Action item: Could you copy out, word for word, the lines in the entries below that start with the line containing "Basically you can" and go on through the line containing "Or perhaps I", and nothing besides?

Available data:
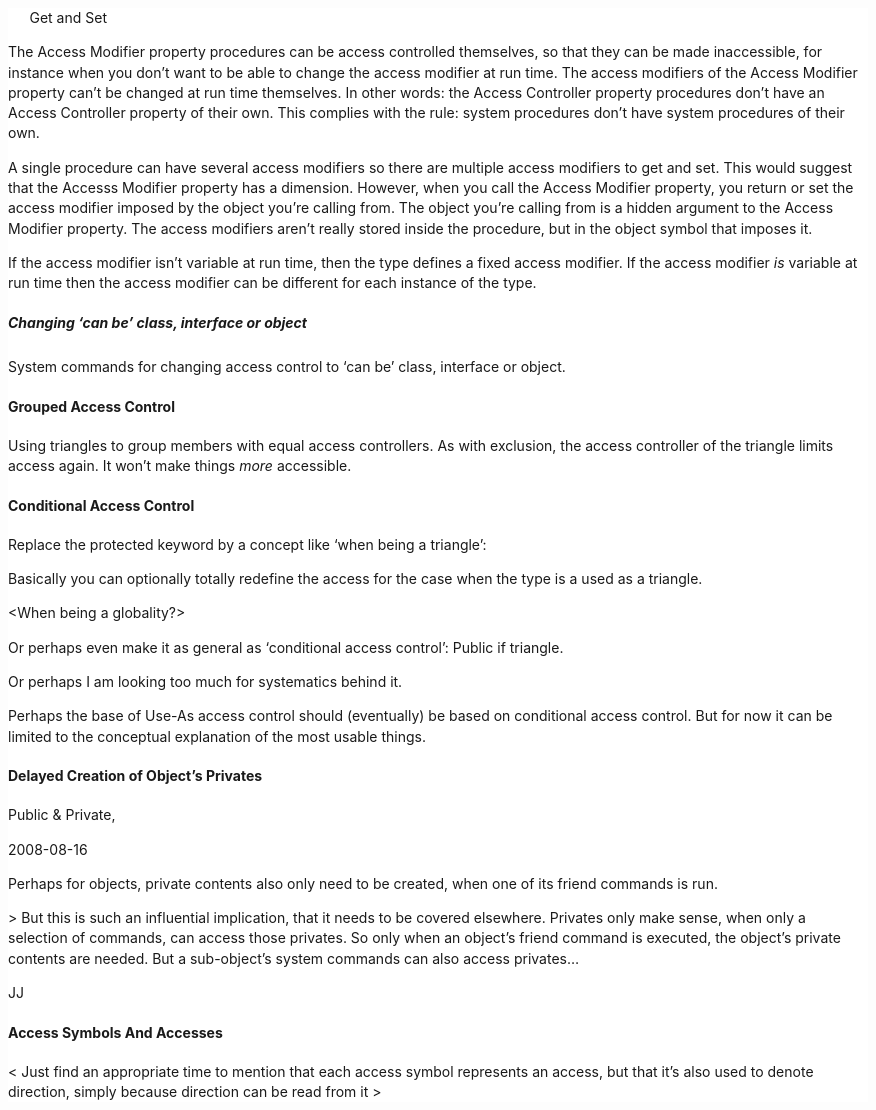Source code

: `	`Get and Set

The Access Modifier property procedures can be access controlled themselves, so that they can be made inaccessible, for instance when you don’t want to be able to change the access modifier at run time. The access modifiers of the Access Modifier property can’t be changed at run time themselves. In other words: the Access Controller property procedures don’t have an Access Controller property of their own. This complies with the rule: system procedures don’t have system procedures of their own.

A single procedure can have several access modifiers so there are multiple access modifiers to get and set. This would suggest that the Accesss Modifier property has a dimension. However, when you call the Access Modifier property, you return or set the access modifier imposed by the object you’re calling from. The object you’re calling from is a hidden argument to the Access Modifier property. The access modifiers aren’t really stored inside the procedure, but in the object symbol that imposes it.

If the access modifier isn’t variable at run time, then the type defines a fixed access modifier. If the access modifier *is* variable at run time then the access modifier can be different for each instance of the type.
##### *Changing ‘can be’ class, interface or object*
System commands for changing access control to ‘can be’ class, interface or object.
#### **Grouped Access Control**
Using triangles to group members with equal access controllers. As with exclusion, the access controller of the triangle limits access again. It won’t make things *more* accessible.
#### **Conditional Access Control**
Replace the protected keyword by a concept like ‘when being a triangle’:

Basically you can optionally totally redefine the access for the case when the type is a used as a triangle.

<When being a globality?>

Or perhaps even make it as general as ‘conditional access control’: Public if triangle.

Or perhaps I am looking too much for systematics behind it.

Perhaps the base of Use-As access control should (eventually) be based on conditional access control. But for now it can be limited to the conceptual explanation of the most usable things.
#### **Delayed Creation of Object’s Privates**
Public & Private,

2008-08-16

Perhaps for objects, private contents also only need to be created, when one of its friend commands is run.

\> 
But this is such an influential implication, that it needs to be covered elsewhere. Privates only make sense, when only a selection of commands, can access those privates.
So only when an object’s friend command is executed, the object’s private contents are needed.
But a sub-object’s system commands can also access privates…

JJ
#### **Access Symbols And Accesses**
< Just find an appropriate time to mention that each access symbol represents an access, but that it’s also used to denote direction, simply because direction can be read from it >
---
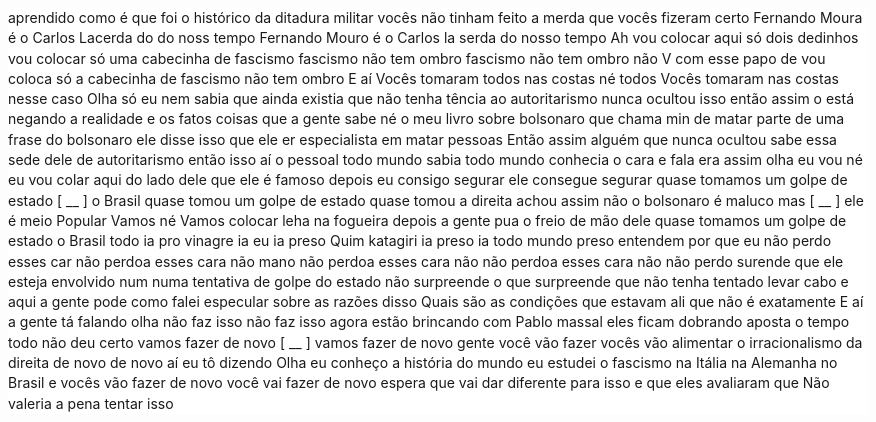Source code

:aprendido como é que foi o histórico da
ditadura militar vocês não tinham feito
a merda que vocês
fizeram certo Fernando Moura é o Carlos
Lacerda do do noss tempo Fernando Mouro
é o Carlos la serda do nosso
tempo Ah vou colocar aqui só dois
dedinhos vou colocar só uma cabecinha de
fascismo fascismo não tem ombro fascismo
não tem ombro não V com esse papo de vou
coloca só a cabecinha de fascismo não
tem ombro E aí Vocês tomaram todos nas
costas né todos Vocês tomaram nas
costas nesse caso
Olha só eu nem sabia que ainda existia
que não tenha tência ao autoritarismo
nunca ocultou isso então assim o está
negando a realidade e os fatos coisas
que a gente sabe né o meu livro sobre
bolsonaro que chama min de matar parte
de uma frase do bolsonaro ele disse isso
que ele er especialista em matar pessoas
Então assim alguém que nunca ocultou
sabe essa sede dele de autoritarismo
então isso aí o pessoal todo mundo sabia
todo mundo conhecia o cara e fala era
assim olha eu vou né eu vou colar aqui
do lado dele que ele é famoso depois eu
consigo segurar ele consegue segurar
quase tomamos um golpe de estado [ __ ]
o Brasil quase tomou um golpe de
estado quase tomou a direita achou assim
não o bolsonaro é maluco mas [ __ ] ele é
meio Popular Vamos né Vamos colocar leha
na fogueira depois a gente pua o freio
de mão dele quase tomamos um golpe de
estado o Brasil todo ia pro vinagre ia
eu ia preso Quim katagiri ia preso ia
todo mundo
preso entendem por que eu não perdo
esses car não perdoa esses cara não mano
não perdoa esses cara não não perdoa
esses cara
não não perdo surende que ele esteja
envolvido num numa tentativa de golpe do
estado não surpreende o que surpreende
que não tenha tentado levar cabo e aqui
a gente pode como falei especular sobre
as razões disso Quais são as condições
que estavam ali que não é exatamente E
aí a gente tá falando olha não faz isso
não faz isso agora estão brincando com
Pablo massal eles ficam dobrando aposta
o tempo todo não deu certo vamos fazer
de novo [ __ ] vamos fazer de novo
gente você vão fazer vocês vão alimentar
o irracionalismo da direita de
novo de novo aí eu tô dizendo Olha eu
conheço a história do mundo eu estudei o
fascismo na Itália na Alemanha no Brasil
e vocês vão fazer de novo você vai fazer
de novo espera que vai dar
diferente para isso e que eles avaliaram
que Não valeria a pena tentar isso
==
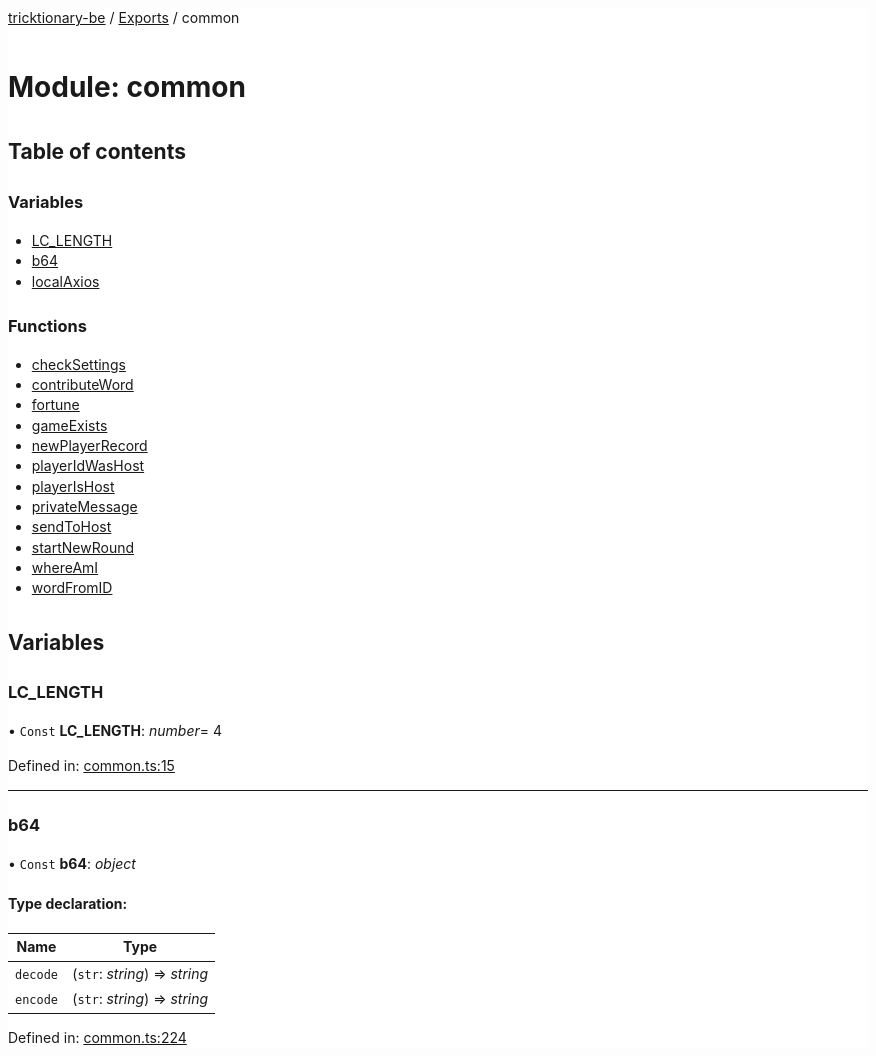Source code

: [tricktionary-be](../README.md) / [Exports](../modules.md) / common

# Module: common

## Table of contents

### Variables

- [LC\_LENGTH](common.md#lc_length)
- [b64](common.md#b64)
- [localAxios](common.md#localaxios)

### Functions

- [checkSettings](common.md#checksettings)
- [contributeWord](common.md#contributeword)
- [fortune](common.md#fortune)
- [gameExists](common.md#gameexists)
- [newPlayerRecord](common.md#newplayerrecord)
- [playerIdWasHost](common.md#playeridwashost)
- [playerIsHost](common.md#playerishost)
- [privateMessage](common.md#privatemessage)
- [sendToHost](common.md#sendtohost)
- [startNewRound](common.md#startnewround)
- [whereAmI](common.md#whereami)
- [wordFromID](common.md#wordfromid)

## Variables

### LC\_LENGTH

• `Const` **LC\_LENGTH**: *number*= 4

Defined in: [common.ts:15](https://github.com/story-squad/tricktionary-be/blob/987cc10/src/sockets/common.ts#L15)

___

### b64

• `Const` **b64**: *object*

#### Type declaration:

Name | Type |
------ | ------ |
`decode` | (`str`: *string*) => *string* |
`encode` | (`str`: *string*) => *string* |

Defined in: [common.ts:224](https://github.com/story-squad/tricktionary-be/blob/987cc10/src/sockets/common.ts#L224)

Reply to the task:
Basically you can optionally totally redefine the access for the case when the type is a used as a triangle.

<When being a globality?>

Or perhaps even make it as general as ‘conditional access control’: Public if triangle.

Or perhaps I am looking too much for systematics behind it.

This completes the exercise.